Recorded information ->
※

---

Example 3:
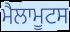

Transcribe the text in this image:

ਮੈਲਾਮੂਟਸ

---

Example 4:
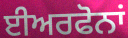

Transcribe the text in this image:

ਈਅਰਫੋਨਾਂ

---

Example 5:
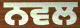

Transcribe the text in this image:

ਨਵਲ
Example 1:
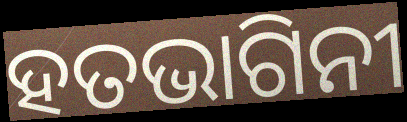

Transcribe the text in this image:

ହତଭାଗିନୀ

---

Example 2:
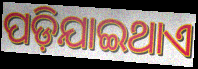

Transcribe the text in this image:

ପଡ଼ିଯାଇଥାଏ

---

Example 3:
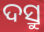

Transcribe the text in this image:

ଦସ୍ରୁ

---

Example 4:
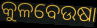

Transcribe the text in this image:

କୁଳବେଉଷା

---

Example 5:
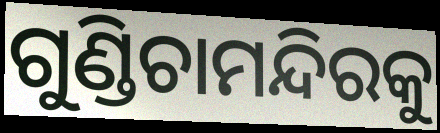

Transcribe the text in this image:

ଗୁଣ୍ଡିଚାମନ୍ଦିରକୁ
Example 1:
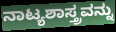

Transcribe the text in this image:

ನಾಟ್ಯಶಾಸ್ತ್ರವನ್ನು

※

Task to complete -> Skip the pictures. Restate everything else in the records word for word.

Problem solution ->
---

Example 3:

Transcribe the text in this image:

ਮੈਲਾਮੂਟਸ

---

Example 4:

Transcribe the text in this image:

ਈਅਰਫੋਨਾਂ

---

Example 5:

Transcribe the text in this image:

ਨਵਲ
Example 1:

Transcribe the text in this image:

ହତଭାଗିନୀ

---

Example 2:

Transcribe the text in this image:

ପଡ଼ିଯାଇଥାଏ

---

Example 3:

Transcribe the text in this image:

ଦସ୍ରୁ

---

Example 4:

Transcribe the text in this image:

କୁଳବେଉଷା

---

Example 5:

Transcribe the text in this image:

ଗୁଣ୍ଡିଚାମନ୍ଦିରକୁ
Example 1:

Transcribe the text in this image:

ನಾಟ್ಯಶಾಸ್ತ್ರವನ್ನು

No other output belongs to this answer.